About this task -> An exact copy is required of every line from the one with "Give the main" through the end of the data below, and the pictures must stay out of it.

(Data extracted from a collection)
----

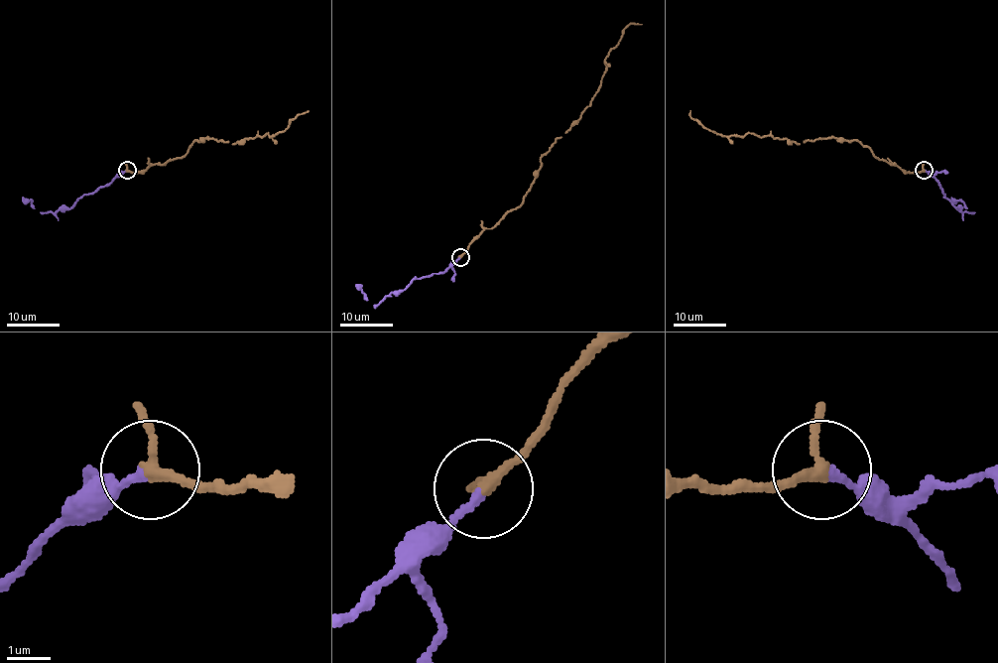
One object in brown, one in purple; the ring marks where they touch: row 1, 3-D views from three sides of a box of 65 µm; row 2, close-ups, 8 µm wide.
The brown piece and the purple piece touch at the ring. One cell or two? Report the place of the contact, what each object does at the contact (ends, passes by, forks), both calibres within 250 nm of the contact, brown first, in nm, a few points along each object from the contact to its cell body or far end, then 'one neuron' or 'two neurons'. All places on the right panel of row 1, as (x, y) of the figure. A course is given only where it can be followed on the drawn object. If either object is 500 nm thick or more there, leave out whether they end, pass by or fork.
(924, 170) | brown passes by | purple ends | 240/200 nm | brown via (924, 170), (905, 173), (853, 140), (835, 137), (796, 144), (750, 133), (717, 134), (693, 118), (690, 111) | purple via (924, 170), (938, 183), (945, 198), (956, 208), (962, 213), (972, 213), (960, 200), (950, 201) | one neuron

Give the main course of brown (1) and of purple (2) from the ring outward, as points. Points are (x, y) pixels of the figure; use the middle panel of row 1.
1: (459, 256), (524, 200), (541, 158), (590, 103), (605, 58), (626, 27), (642, 24)
2: (459, 256), (442, 272), (414, 279), (377, 305), (373, 305), (356, 284)

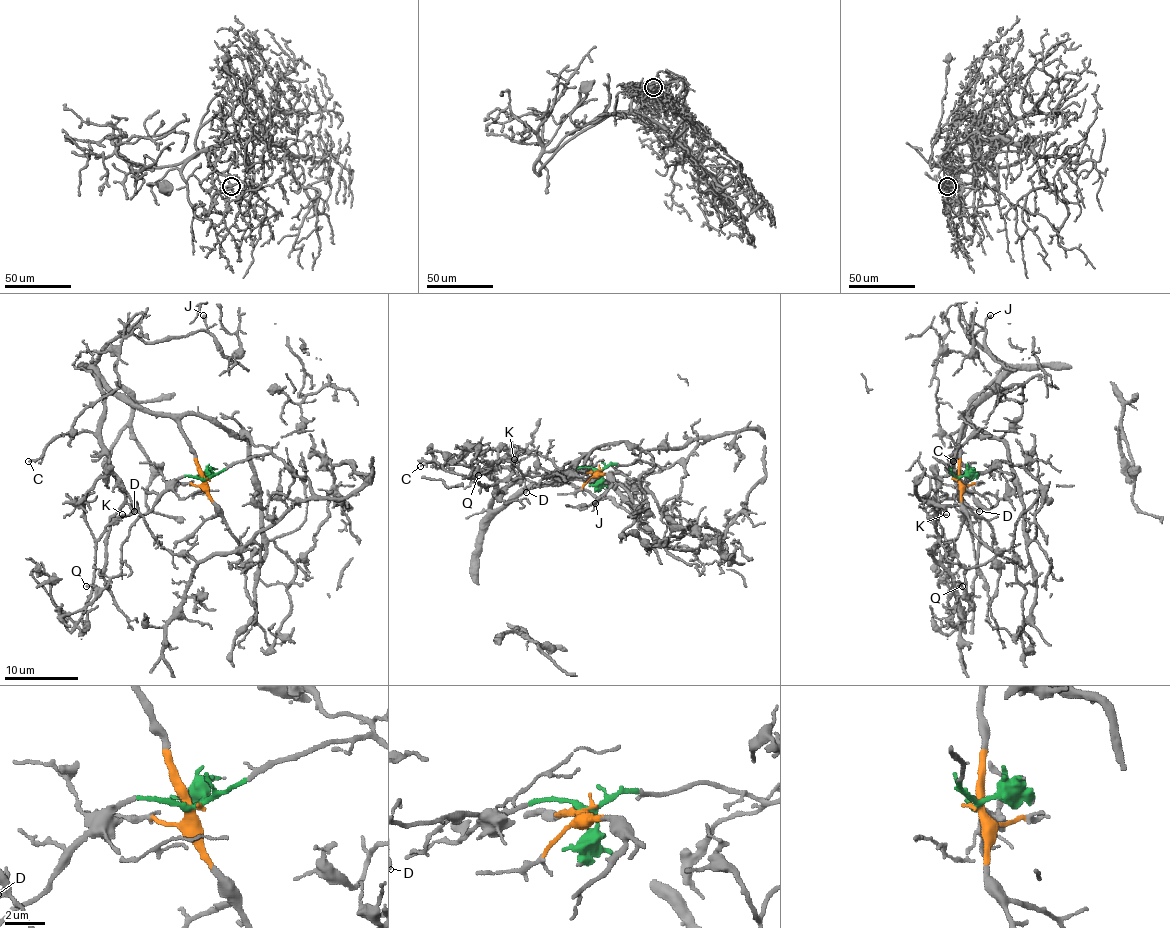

----

Problem solution ->
Give the main course of brown (1) and of purple (2) from the ring outward, as points. Points are (x, y) pixels of the figure; use the middle panel of row 1.
1: (459, 256), (524, 200), (541, 158), (590, 103), (605, 58), (626, 27), (642, 24)
2: (459, 256), (442, 272), (414, 279), (377, 305), (373, 305), (356, 284)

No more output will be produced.